Тем временем мистер Рексхем ушел из дома. Он вернулся только около семи, и его встретили ошеломляющей вестью: мисс Летти, вместо того чтобы сидеть у себя в туалетной комнате, несколько минут тому назад уехала в наемном экипаже.
– По какому адресу? – с опасным спокойствием поинтересовался мистер Рексхем.
Никогда еще дворецкий не был так счастлив, признаваясь в том, что не имел никакого отношения к поступкам своей молодой госпожи. Никому из слуг не поручалось нанять карету: если бы одна из горничных случайно не выглянула в окно как раз в тот момент, когда мисс Летти садилась в экипаж, то никто бы вообще не знал, что она уехала из дома.
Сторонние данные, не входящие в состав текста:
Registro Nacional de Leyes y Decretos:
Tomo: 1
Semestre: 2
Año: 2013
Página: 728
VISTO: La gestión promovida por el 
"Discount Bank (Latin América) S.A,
Мистер Рексхем поднимался в туалетную комнату матери, стремительно шагая через две ступеньки. Он застал ее отдыхающей на кушетке и, совершенно не думая о ее слабых нервах, потребовал ответить, знает ли она, что ее дочь ушла из дома таким образом, который нельзя охарактеризовать иначе как «тайком».
На ее лице отразилось изумленное отчаяние, послужившее ему ответом. С трудом сдержав желание резко укорить ее за небрежное отношение к своим материнским обязанностям, в результате чего Летти смогла ускользнуть из дома, мистер Рексхем отрывисто потребовал, чтобы родительница снабдила его адресом миссис Крю.
– Джайлз, – запротестовала ее милость, – но ты же не можешь забрать сестру во время обеда!
– Нет, могу, – отозвался мистер Рексхем.
Увидев, что он пылает гневом, леди Альбиния снова упала на подушки и проговорила тоном умирающей:
– Я чувствую, что у меня начинаются спазмы!
– Сообщите мне адрес миссис Крю, мэм, и я оставлю вас наедине с ними!
– Но я не знаю ее адреса, – проныла ее милость, перепугавшись до полусмерти. – Я не сохранила ее письмо – зачем оно мне? И я не помню ее адреса, если не считать того, что он совершенно приличный, потому что, будь это не так, я бы обратила на это внимание!
Сдержав себя видимым усилием воли, мистер Рексхем покинул комнату матери.
Он отобедал в одиночестве: дворецкий уведомил его, что ее милость попросила в свою комнату чашку бульона. Поскольку его мать поступала так всегда, когда сталкивалась с какими-нибудь проблемами, мистер Рексхем не был ни удивлен, ни встревожен. Он в хмуром молчании съел обед и затем, поднявшись в свою комнату, вызвал камердинера. Не прошло и часа, как, облаченный в атласные штаны до колен и черный сюртук, свидетельствующие о том, что светский джентльмен направляется на вечер, мистер Рексхем вышел из дома с полумаской в кармане и перекинутым через руку старым черным домино, извлеченным на белый свет из глубин гардероба.